Turabian Quick guide

            The following link will direct you to the official Turabian quick guide.  There are actually two citation systems within Turabian, the bibliography style and the author-date style.  Each of these systems is useful for different fields of study.   Students and scholars of the arts and humanities, including theology and Biblical study use the bibliography style, whereas students and researchers in the social sciences use author-date style.  The reason has to do with the nature of the respective fields of study.  Your bibliography references will look different than your footnote references.  You can see both forms for each type of information source in the guide at the link below.

Be sure to use the Bibliography style from the Turabian Quick Guide.

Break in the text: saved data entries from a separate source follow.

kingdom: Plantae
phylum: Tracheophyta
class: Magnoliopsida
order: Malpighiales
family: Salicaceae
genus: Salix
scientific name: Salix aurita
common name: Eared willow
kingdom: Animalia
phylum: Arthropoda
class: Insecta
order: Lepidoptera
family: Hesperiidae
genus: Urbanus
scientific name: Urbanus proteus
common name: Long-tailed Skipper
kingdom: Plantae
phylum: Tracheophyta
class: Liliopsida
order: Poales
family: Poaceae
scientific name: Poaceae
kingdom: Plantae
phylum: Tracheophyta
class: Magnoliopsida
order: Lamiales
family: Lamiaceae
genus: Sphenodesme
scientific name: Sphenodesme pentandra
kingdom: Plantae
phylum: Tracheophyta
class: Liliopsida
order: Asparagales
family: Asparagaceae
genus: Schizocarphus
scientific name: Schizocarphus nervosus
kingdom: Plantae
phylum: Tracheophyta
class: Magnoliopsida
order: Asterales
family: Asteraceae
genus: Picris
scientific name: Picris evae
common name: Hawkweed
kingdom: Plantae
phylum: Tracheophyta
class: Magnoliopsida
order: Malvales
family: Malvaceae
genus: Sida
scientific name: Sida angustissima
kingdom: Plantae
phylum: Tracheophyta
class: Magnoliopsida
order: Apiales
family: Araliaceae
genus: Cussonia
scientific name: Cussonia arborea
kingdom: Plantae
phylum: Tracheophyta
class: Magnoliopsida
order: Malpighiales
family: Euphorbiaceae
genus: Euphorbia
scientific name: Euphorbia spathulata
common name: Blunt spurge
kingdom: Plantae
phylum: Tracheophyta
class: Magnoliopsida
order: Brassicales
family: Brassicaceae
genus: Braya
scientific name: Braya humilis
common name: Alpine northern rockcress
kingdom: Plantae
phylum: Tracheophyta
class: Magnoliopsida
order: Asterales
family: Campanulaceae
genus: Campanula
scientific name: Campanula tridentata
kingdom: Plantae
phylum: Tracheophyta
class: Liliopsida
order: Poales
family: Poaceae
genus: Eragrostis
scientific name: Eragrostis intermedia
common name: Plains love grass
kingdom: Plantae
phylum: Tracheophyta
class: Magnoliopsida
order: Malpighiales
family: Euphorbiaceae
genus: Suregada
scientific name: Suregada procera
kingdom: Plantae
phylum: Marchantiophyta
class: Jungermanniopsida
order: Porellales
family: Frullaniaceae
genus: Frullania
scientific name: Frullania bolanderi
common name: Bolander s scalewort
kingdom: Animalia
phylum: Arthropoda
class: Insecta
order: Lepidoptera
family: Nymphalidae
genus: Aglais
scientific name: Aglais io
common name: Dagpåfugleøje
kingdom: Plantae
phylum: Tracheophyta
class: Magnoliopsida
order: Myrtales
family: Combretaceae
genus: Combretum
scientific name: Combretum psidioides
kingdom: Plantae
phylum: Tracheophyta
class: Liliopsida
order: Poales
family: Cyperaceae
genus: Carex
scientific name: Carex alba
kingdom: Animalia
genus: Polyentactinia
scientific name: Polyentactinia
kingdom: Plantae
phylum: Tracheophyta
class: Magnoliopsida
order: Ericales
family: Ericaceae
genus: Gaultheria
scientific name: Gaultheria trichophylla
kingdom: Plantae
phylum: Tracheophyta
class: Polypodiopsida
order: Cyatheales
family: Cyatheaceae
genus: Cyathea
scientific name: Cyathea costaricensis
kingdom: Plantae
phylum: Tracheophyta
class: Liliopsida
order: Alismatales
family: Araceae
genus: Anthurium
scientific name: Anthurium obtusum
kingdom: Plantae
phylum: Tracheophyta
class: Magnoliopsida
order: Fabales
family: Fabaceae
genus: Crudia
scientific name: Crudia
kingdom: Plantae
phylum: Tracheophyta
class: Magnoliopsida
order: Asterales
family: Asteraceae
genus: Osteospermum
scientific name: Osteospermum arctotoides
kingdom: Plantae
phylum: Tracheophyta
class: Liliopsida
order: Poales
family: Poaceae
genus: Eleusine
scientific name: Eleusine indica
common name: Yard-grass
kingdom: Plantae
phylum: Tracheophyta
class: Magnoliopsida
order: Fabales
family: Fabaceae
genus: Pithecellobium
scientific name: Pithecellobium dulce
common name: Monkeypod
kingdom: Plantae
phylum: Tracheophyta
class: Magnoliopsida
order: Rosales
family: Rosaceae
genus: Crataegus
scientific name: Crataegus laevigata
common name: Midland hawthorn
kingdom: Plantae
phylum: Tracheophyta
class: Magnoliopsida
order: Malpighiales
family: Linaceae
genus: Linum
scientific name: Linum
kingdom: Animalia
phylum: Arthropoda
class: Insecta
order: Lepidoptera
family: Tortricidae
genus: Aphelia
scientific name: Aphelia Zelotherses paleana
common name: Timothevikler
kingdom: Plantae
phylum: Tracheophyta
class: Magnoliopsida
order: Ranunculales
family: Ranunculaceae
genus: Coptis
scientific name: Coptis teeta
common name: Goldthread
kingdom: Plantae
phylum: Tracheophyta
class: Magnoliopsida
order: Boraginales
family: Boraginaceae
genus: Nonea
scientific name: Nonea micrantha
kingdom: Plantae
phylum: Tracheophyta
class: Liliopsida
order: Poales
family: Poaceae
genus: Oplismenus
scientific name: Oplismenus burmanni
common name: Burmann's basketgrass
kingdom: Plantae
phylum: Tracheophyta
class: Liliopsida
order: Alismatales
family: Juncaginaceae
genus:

CLICK HERE for the Turabian Quick Guide

Inserting a Turabian footnote in Microsoft Word 2010

            This video will show you how to insert and format a footnote in Microsoft Word 2010.  Thanks to New Light Theological Seminary for uploading this video to YouTube!

After your first footnote for a source...

             After your first footnote for a particular source, you will no longer need to provide a full footnote in subsequent footnotes for that source.  The following screenshot shows the differences.

            Observe that the second footnote merely includes the author’s last name and the page number.  Note that the third footnote, and all future footnotes for that work are like this as well.  If you have two works by the same author, include a form of the title shortened by an ellipsis (….).

 

 

            If you need to cite from the same source two or more times in a row, use “Ibid.” with the page number, as shown:

Using Ibid.

Cover pages, etc.

Most professors are not very strict about the formatting of cover pages, nor do they require a table of contents or sub-headings, etc.  Confer with your professor regarding his preferences.  Students often ask about “that Turabian cover page with all the information on it.”  That cover page looks something like this:

Cover Page

 

While a professor may require something of this sort, the official Turabian format for a standard class paper is really very simple.  When students add a cover page like this it is usually a modified form of a dissertation or thesis cover page.  Above all, follow your professor’s instructions.  If, however, you want to copy this format, go ahead.